Differences Between Publicly and Investor-Owned Utilities

Investor-owned utilities (IOUs) are private electricity and natural gas providers. California Public Utilities Commission (CPUC) oversees IOUs. Pacific Gas and Electric, San Diego Gas and Electric, and Southern California Edison comprise approximately three quarters of electricity supply in California.

Publicly owned utilities (POUs) are subject to local public control and regulation. POUs are organized in various forms including municipal districts, city departments, irrigation districts, or rural cooperatives. Municipal districts may include territories outside city limits or may not even serve the entire city. Cooperatives are owned by the customers they serve usually in rural areas. There are more than 40 POUs in the state that account for approximately a quarter of electricity supply in California. Most POUs are smaller than IOUs in the electricity sales and the number of customer accounts.

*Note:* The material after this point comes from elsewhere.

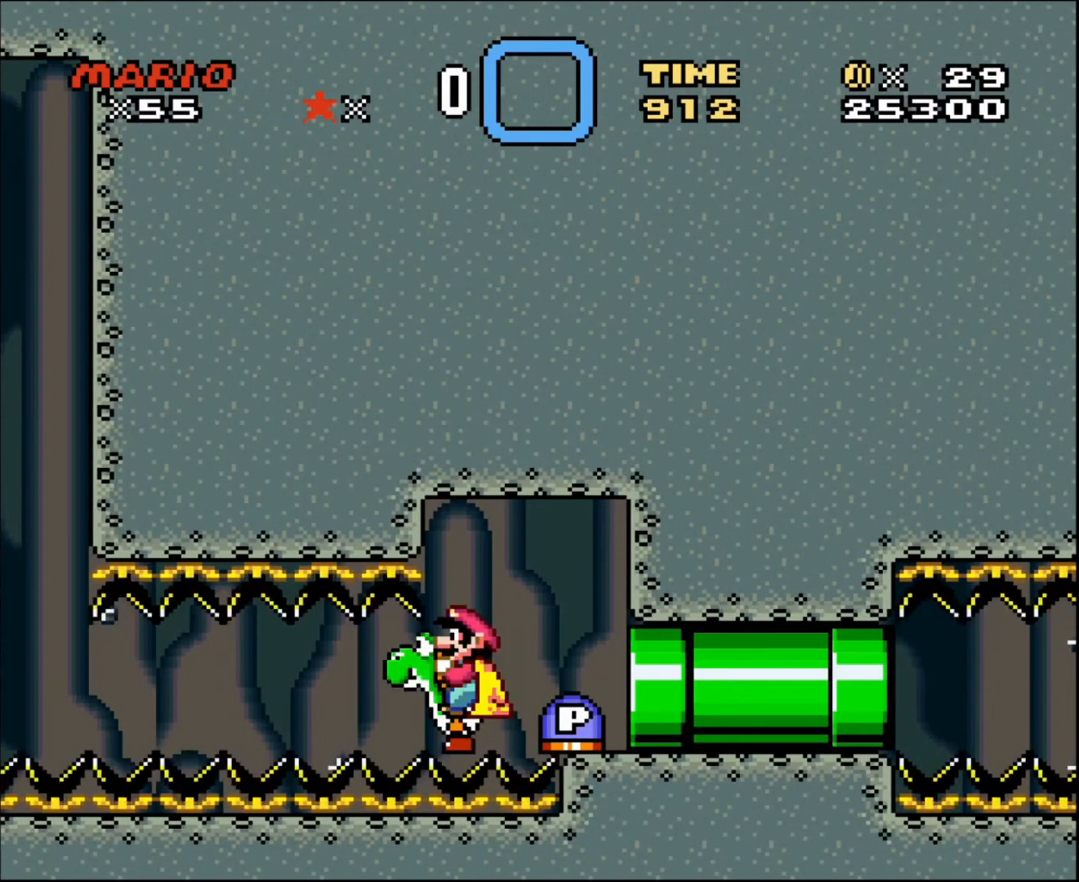
{"buttons": [], "events": []}
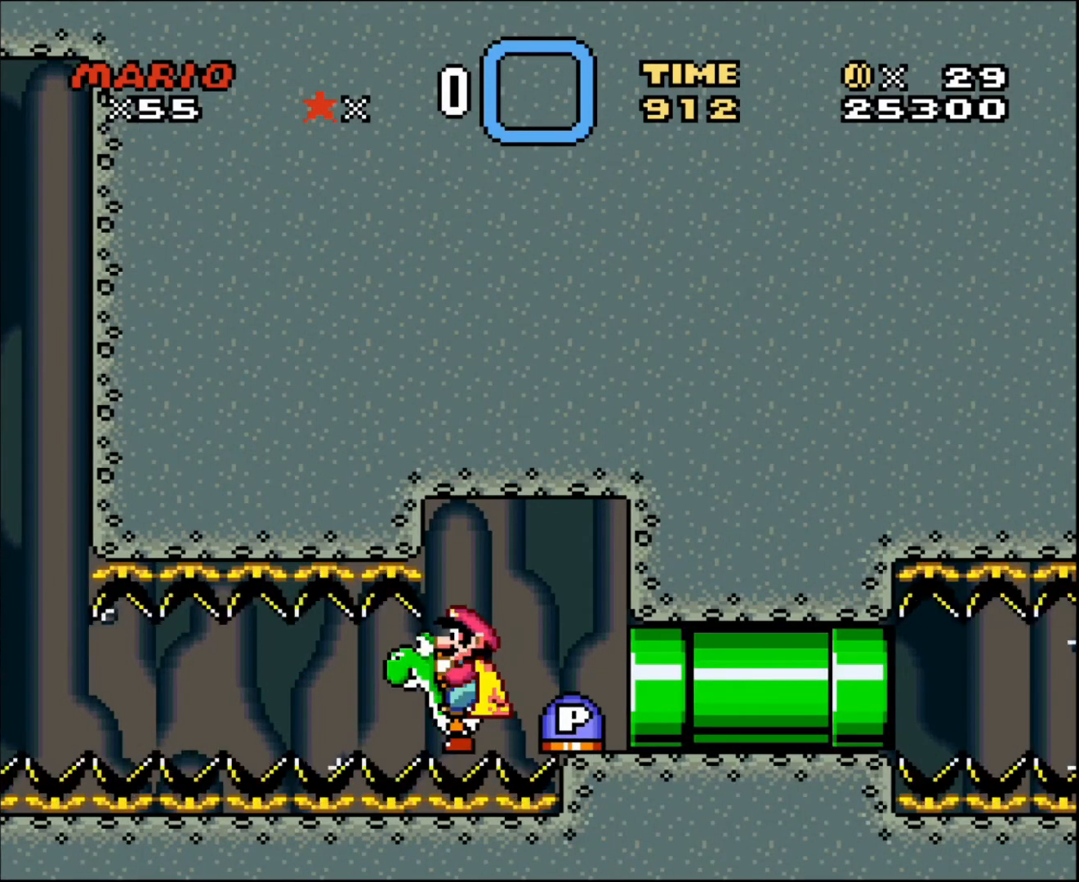
{"buttons": [], "events": []}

The largest POU, Los Angeles Department of Water and Power (LADWP) provides services to 3.9 million customers. The smallest utilities have less than 400 customers. One-third of the POUs account for over 90 percent of POU electricity sales. Most of the POUs serve between 1,800 and 100,000 customers.

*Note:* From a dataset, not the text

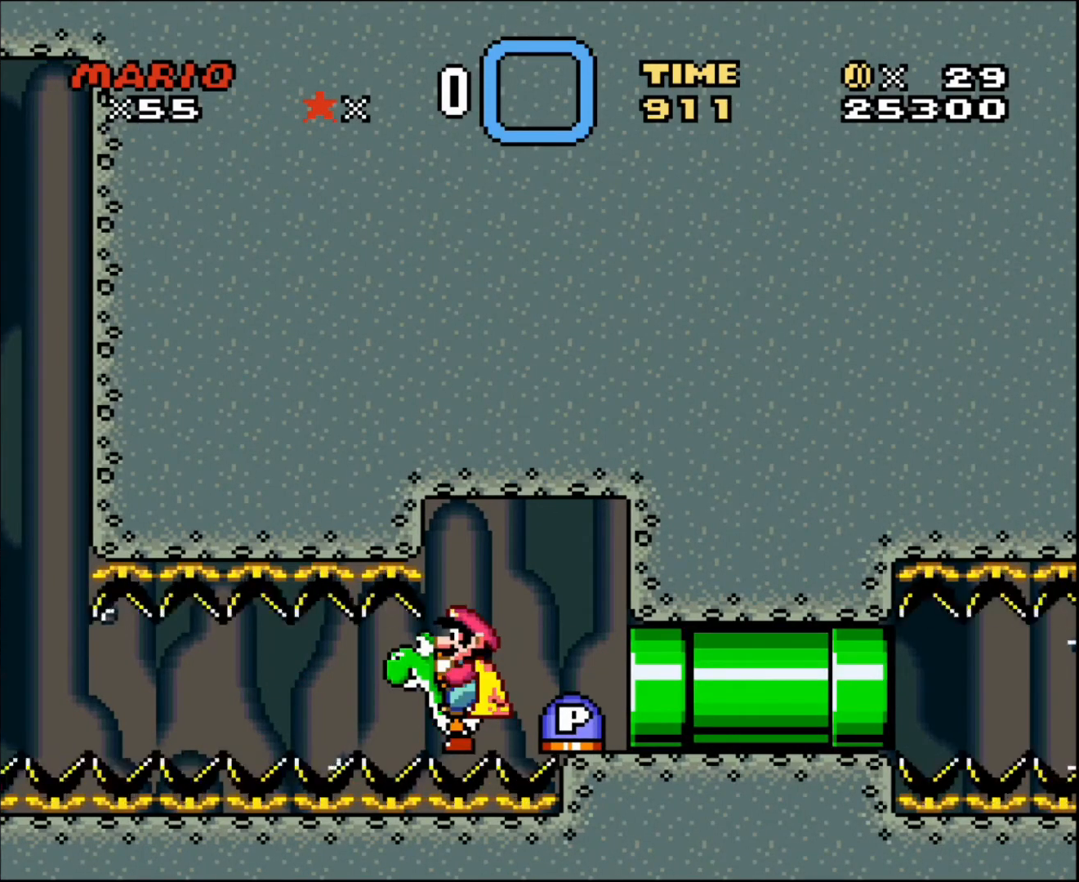
{"buttons": [], "events": []}
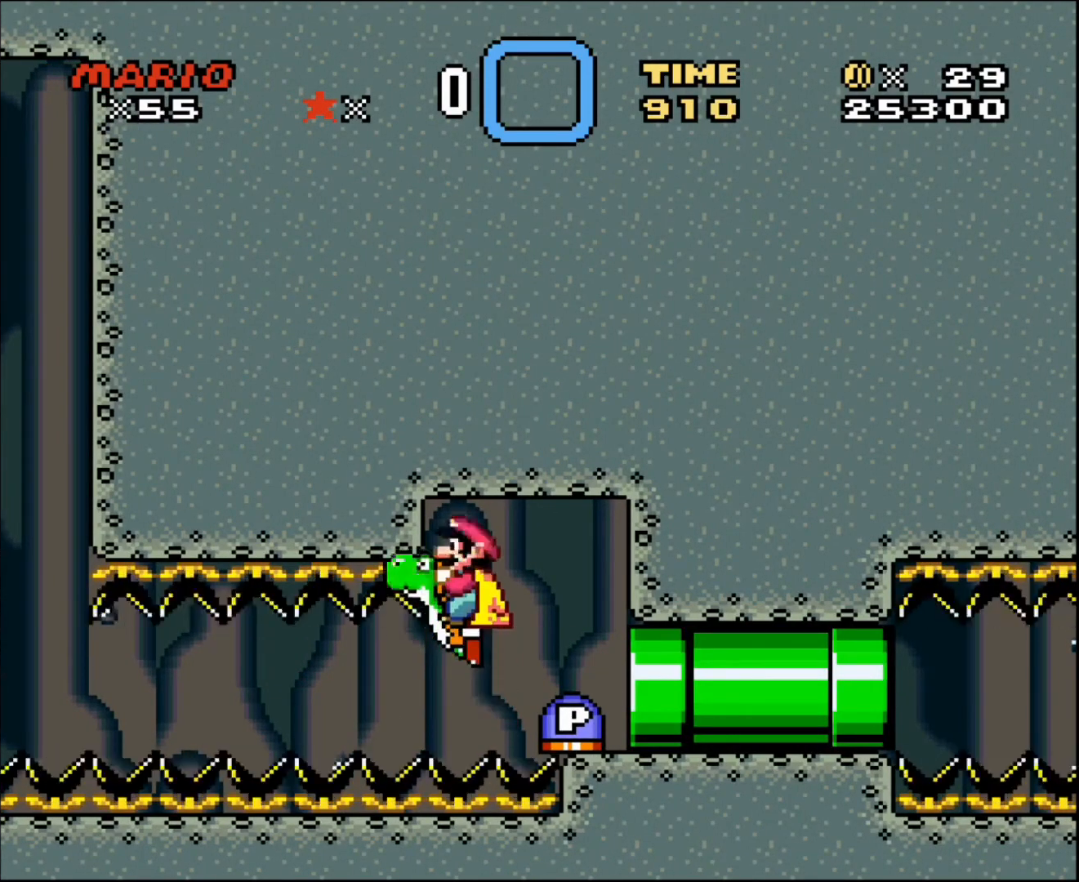
{"buttons": [], "events": []}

The table below summarizes differences between POUs and IOUs.

POU IOU

Ownership

A local government body and/or customers/members of the utility. Usually limited to the service area.

Shareholders or investors. Not limited to the service area.

Structure/ Management/ Regulation

Non-profit public entity managed by locally elected officials/ public employees.

Private company. Shareholder-elected board appoints management team of private sector employees. Regulated by California Public Utilities Commission (CPUC).

Rates Setting and Regulation

Customer rates are set by each utility's governing body-board or city council in a public forum.

Customer rates are set and regulated by CPUC through public process that includes some customer participation.

Mission/Goals

Optimize benefits for local customer owners usually in the form of lower energy rates.

Optimize return on investment for shareholders.

Financing

Public utilities have access to tax-free bonds and co-ops have access to low-interest loans usually at the local level.

Stockholders (investors), the sale of bonds and bank borrowing help finance the utility's operations.

Power Generation

Operate their own generation facilities or purchase power through contracts.

Purchase power through contracts and operate their own generation facilities. After the energy crisis, IOUs resumed electricity procurement in 2002 (Public Utility Code 454.5). Every two years, the CPUC holds a Long Term Procurement Plan (LTPP) proceeding to review and adopt the IOUs' ten-year procurement plans. The LTPP proceeding evaluates the utilities' need for new fossil-fired resources and establishes rules for rate recovery of procurement transactions.

Profit/Net Revenue

Rates are set to recover costs and earn additional return to maintain bond ratings and invest in new facilities.

Utility rates are set to recover costs and earn a reasonable return as profits for investors in return for the risk they bear for investing in new facilities.

Size/ heterogeneity

Although POUs dramatically differ in size and number of customers they serve, most are small or mid-sized with an exception of LADWP and SMUD.

Very large in size and number of customers. Complex, heterogeneous customer mix.